The only unanimous decision reached by the 25,000 delegates was the backing for another identical conference in 12 months’ time to revisit the agenda in a program that first started in 1991.
Negotiators from the Alliance of Small Island States (AOSIS) pointed the finger of blame at Australia and the United States as well as Brazil and Japan for resisting the call for financial reparations to be sent to “victims” of climate change as well as other major industrial nations which see no reason to support U.N. global climate tax demands.
The U.S., in particular, was blamed for refusing to agree to developing countries’ demands for money under what is known in U.N. jargon as the Warsaw International Mechanism (WIM). It did point out no country in the world gives more to humanitarian causes than it does.
A US state department official said:
The U.S. government is the largest humanitarian donor in the world. The WIM should be a constructive space to catalyse action on the wide range of loss and damage issues. A divisive conversation on blame and liability helps no one.
The annual climate marathon had been due to conclude on Friday but has dragged on with ministers mired in multiple disputes over implementing the 2015 Paris deal.

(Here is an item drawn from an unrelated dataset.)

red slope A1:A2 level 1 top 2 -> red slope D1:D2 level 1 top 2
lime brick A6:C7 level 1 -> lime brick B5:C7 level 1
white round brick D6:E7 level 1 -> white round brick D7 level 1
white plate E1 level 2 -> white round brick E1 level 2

U.N. chief Antonio Guterres [pictured above] exhorted major world economies on Wednesday to signal more ambitious commitments to cut greenhouse emissions and obey the globalist call for change.
“We need to have the big emitters understanding that their role is essential because if the big emitters fail, everything will fail,” Guterres told Reuters in an interview.
“If we just go on as we are, we are doomed.”
Guterres urged major emitters to send a clear signal they are ready to increase their ambition next year and “hopefully” commit to net-zero carbon emissions by 2050 — seen as vital to keeping global temperatures within manageable levels.
“History cannot accept that my generation will betray our children and grandchildren,” said Guterres, a former Portuguese prime minister, who has made climate a signature issue since taking over as U.N. secretary-general in early 2017.
The next U.N. climate summit is set down for December 2020 in Glasgow, Scotland.